Abduction of a Child Under the Age of 16 for a Sexual Purpose
– section 49P of the Crimes Act
Abduction of a Child Under the Age of 16 for a Sexual Purpose is a strictly indictable charge which means that your case must be heard in the County Court.
Examples of Abduction of a Child Under the Age of 16 for a Sexual Purpose
- The mother is clear to 18 year old boyfriend that he is not to pick up the 15 year old daughter and take her away. He does so as they are having a sexual relationship.
- Two people meet online. The parents tell the older one not to take the child anywhere. The 22 year old arranges to pick the 14 year old up in his car and to go to motel and have sex.
We had a case where a client was charged with this because he was taking a child from welfare and driving her off in his car. The Prosecution could not prove that he intended to, or did, have sex with her and so the charge was withdrawn.
What is the legal definition of Abduction of a Child Under the Age of 16 for a Sexual Purpose?
The charge in essence is made out by taking a child, or getting someone else to, from the care of another person who has lawful charge of the child and having the intention that they will participate in sexual acts.
To prove a charge such as this the Prosecution must show that the accused has an intention to have sex with the child who has been abducted.
The section that covers this offence is section 49P of the Crimes Act.
Elements of the offence
A person will be found guilty of Abduction or Detention of a Child Under the Age of 16 for a Sexual Purpose if the following are established in court beyond reasonable doubt:
- The accused takes the victim away, AND
This element will be proven if the accused takes away or detains the victim or causes the victim to be taken away or detained by another person.
- The victim is a child, AND
The victim must be a child under the age of 16 years.
- The person in charge of the victim does not consent; AND
The person who has lawful charge of the victim must not consent to the victim being taken away or detained.
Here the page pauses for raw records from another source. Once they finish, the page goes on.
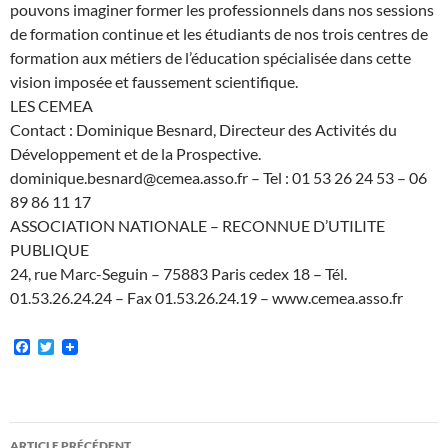
pouvons imaginer former les professionnels dans nos sessions
de formation continue et les étudiants de nos trois centres de
formation aux métiers de l’éducation spécialisée dans cette
vision imposée et faussement scientifique.
LES CEMEA
Contact : Dominique Besnard, Directeur des Activités du
Développement et de la Prospective.
dominique.besnard@cemea.asso.fr – Tel : 01 53 26 24 53 – 06
89 86 11 17
ASSOCIATION NATIONALE – RECONNUE D’UTILITE
PUBLIQUE
24, rue Marc-Seguin – 75883 Paris cedex 18 – Tél.
01.53.26.24.24 – Fax 01.53.26.24.19 – www.cemea.asso.fr
F
T
a
w
c
i
e
t
b
t
o
e
Navigation
o
r
ARTICLE PRÉCÉDENT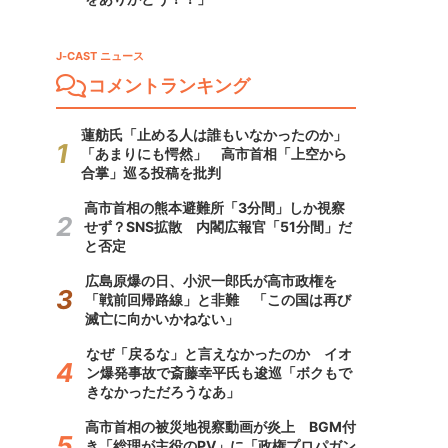
J-CAST ニュース
コメントランキング
蓮舫氏「止める人は誰もいなかったのか」
「あまりにも愕然」 高市首相「上空から
合掌」巡る投稿を批判
高市首相の熊本避難所「3分間」しか視察
せず？SNS拡散 内閣広報官「51分間」だ
と否定
広島原爆の日、小沢一郎氏が高市政権を
「戦前回帰路線」と非難 「この国は再び
滅亡に向かいかねない」
なぜ「戻るな」と言えなかったのか イオ
ン爆発事故で斎藤幸平氏も逡巡「ボクもで
きなかっただろうなあ」
高市首相の被災地視察動画が炎上 BGM付
き「総理が主役のPV」に「政権プロパガン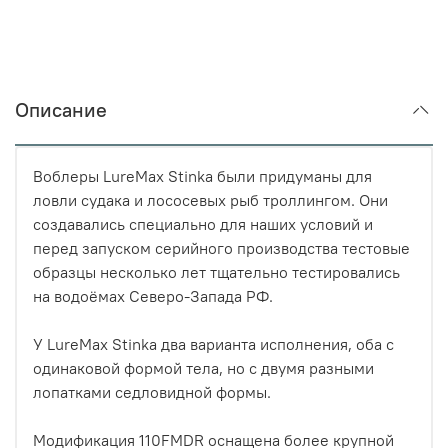
Описание
Воблеры LureMax Stinka были придуманы для
ловли судака и лососевых рыб троллингом. Они
создавались специально для наших условий и
перед запуском серийного производства тестовые
образцы несколько лет тщательно тестировались
на водоёмах Северо-Запада РФ.
У LureMax Stinka два варианта исполнения, оба с
одинаковой формой тела, но с двумя разными
лопатками седловидной формы.
Модификация 110FMDR оснащена более крупной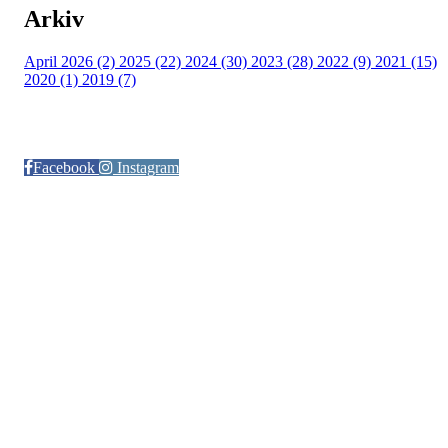
Arkiv
April 2026 (2)
2025 (22)
2024 (30)
2023 (28)
2022 (9)
2021 (15)
2020 (1)
2019 (7)
Følg oss på:
Facebook
Instagram
© Otra IL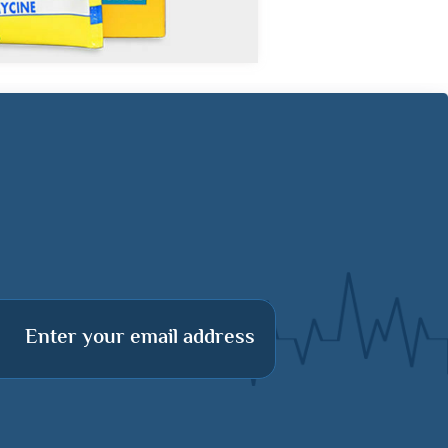
Enter your email address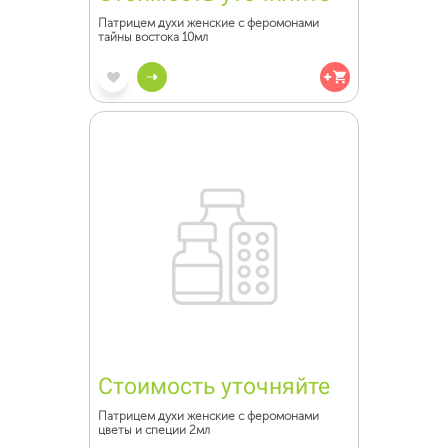
Патрицем духи женские с феромонами
тайны востока 10мл
Стоимость уточняйте
Патрицем духи женские с феромонами
цветы и специи 2мл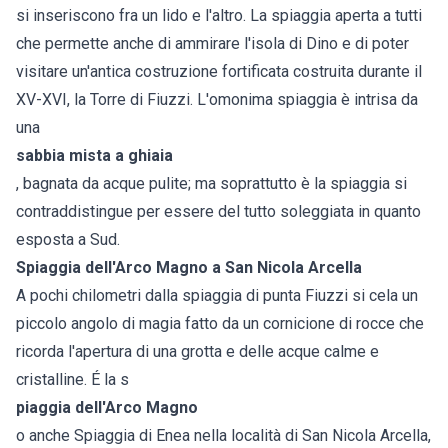
si inseriscono fra un lido e l'altro. La spiaggia aperta a tutti
che permette anche di ammirare l'isola di Dino e di poter
visitare un'antica costruzione fortificata costruita durante il
XV-XVI, la Torre di Fiuzzi. L'omonima spiaggia è intrisa da
una
sabbia mista a ghiaia
, bagnata da acque pulite; ma soprattutto è la spiaggia si
contraddistingue per essere del tutto soleggiata in quanto
esposta a Sud.
Spiaggia dell'Arco Magno a San Nicola Arcella
A pochi chilometri dalla spiaggia di punta Fiuzzi si cela un
piccolo angolo di magia fatto da un cornicione di rocce che
ricorda l'apertura di una grotta e delle acque calme e
cristalline. É la s
piaggia dell'Arco Magno
o anche Spiaggia di Enea nella località di San Nicola Arcella,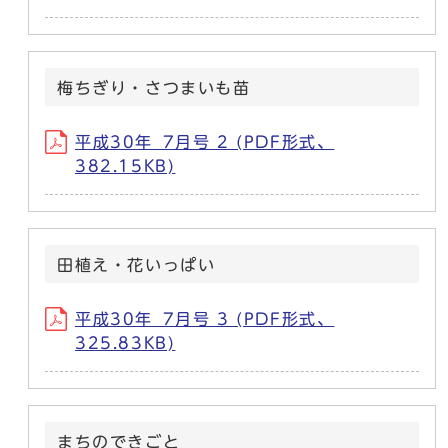
梅ちぎり・さつまいも苗
平成30年_7月号 2 (PDF形式、
382.15KB)
田植え・花いっぱい
平成30年_7月号 3 (PDF形式、
325.83KB)
まちのできごと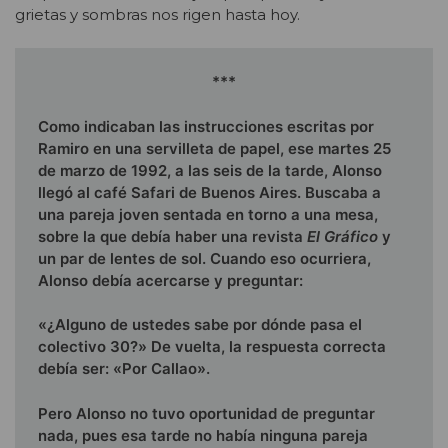
grietas y sombras nos rigen hasta hoy.
***
Como indicaban las instrucciones escritas por
Ramiro en una servilleta de papel, ese martes 25
de marzo de 1992, a las seis de la tarde, Alonso
llegó al café Safari de Buenos Aires. Buscaba a
una pareja joven sentada en torno a una mesa,
sobre la que debía haber una revista
El
Gráfico
y
un par de lentes de sol. Cuando eso ocurriera,
Alonso debía acercarse y preguntar:
«¿Alguno de ustedes sabe por dónde pasa el
colectivo 30?» De vuelta, la respuesta correcta
debía ser: «Por Callao».
Pero Alonso no tuvo oportunidad de preguntar
nada, pues esa tarde no había ninguna pareja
The person with lawful charge may be a parent, guardian, or teacher.
- The accused knows the victim is underage, AND
The accused must know that the victim is a child under the age of 16 years; or that the victim is probably a child under the age of 16 years.
- The accused knows the person in charge doesn’t consent; AND
The accused must know that the person in charge of the victim does not consent to the victim being taken away or detained; or that they probably don’t consent.
- The accused intends to take part in a sexual act with the victim; AND
The accused must intend that the victim will take part in a sexual act with the accused or another person or both.
- The sexual act would be an offence
B taking part in the sexual act must involve the commission by the accused, or the other person, or both, of an offence against section 38(1), 39(1), 40(1), 41(1) of the Crimes Act 1958, or against Subdivisions 8A to 8G.
What are some of the possible defences to a charge of Abduction of a Child Under the Age of 16 for a Sexual Purpose?
Obvious defences that are run to this charge:
- There was no intention to have sex with the of the child.
- There was no taking away of the child.
- There was no indication that you were aware that they were not allowed to go with you.
There are other possible defences, depending on the circumstances surrounding the alleged offending. Each matter is unique and requires an individual approach and strategy.
It does not mean that a person will receive the maximum penalty upon being found guilty. The maximum is reserved for the worst example of the charge. The reason that the maximum is relatively low is that if there was a completed act of rape or some other offence then that would be charged as well.